Elyse Salpeter asked why so many people start reading our stuff on Kindle Unlimited and stop after 14 pages? My theory is, we are too cheap. When I was a kid, I took half what I earned on my Saturday job to the bookshop as soon as I’d been paid and bought books. I still have most, now very yellow and they include Metamorphoses and The Age of Reason.

It’s fair to say I was clueless, but read them cover to cover because I had worked as a delivery boy, (a job I hated) for several hours, in all weathers, to get them. I was committed to my purchase. Nowadays, eBooks are pitched at £0.99 and free with KUL. No commitment there then!
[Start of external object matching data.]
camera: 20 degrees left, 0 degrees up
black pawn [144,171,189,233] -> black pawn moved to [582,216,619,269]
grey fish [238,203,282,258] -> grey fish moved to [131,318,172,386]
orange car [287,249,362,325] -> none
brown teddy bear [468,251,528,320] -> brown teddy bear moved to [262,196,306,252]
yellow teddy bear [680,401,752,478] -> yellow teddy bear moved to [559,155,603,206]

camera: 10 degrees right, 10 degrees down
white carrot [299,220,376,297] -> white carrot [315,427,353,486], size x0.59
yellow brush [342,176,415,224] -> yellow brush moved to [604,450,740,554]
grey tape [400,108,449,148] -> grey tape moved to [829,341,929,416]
And that’s why my charity shop idea won’t work. I’m guessing charity shops are inundated with second hand books which they can’t move for £0.10 per item. Anyone spotting my book for £3 would be scandalised!

Give it a go

I’m going to try, anyway and have contacted Mind. If you buy a copy – the profit goes to them, I promise. If you read it on KUL, keep turning pages, please.
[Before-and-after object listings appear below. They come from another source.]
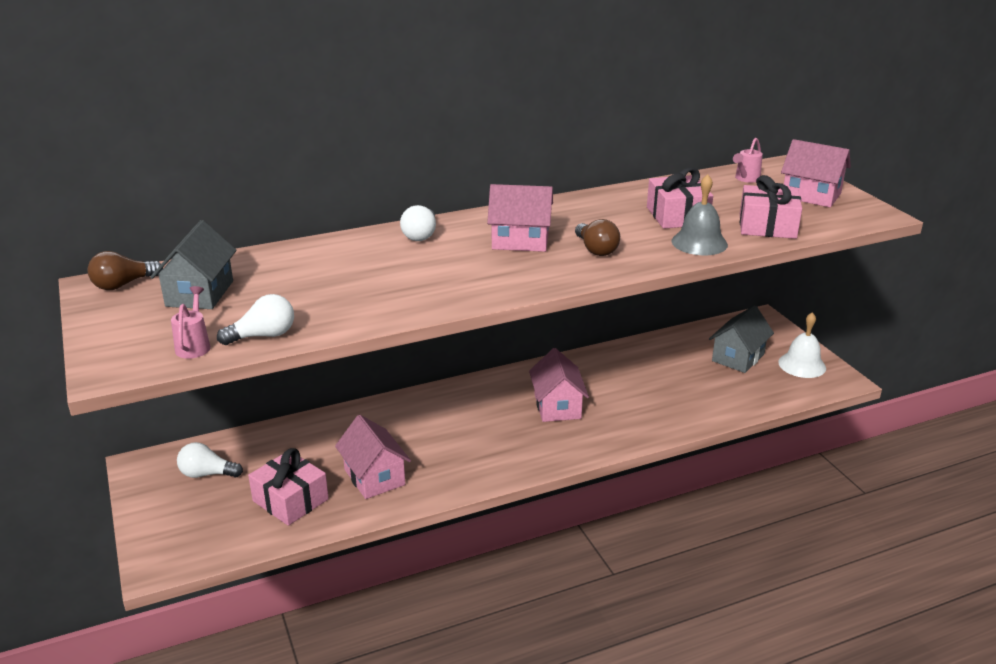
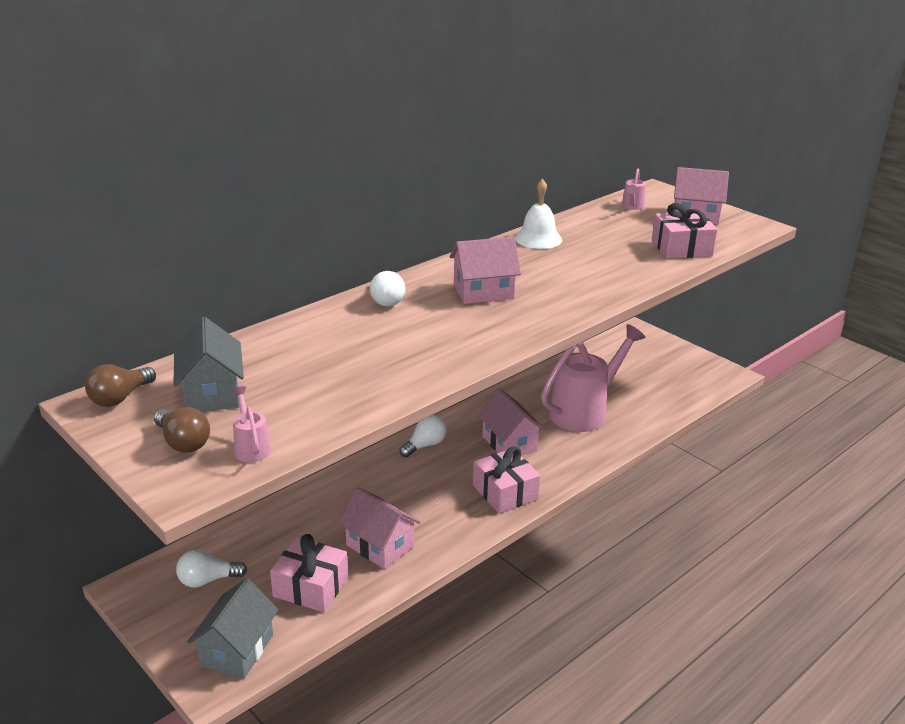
camera: 20 degrees left, 0 degrees up
white light bulb [217,294,294,345] -> white light bulb moved to [399,415,447,457]
brown light bulb [575,219,620,256] -> brown light bulb moved to [154,407,210,453]
pink gift [647,167,713,229] -> pink gift moved to [473,446,541,513]
grey bell [672,174,728,255] -> none
grey house [709,305,774,373] -> grey house moved to [188,578,279,679]
white bell [779,312,826,378] -> white bell moved to [515,179,562,249]
none -> pink watering can [541,324,646,432]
Original title – How To Not Swim. Ch. 11 explains.

Fashion

It’s not fashionable to write about mental health, but sometimes one has to try and point out that actions have consequences, so this novella is aimed at those in power, who walk away from the consequences and retire to their yacht, leaving tens of thousands unemployed and without a pension fund.
And it is about politicians who short our currency to make a quick few quid, but in the process cease to operate in the best interest of the country and its economy. Both these groups have betrayed their nation.
But above all, it is about the people left to pick up the pieces, pay their taxes and try to make ends meet, for themselves and for the country. They are the heroes.
Beth and Manfred are my chosen few, along with Henrietta, their guard dog and an ageing Mercedes, which they need in order to find Beth work.

Pretty reads

It’s not a happy story, but we all have to find our solutions in the hostile world of work we occupy so in that sense, it highlights a negative solution.
I have a trusted beta reader, Charlotte, a recovered addict, who entered prostitution to fund her habits. She is now a successful artist and holding her life together. I admire her so much. That was a mighty achievement, the like of which I will never manage. She told me I captured the moment and that is a comment I have treasured and one that gave me the courage to publish The Holy Mere.

Another respected beta reader ended up in tears, which is a relief. The English are so into black humour, they don’t get tragedy anymore and The Holy Mere isn’t meant to be a pretty read.

Charlotte Rodgers – The Chariot

Nevertheless, I hope you enjoy it and feel wiser, afterwards. That’s all I ask.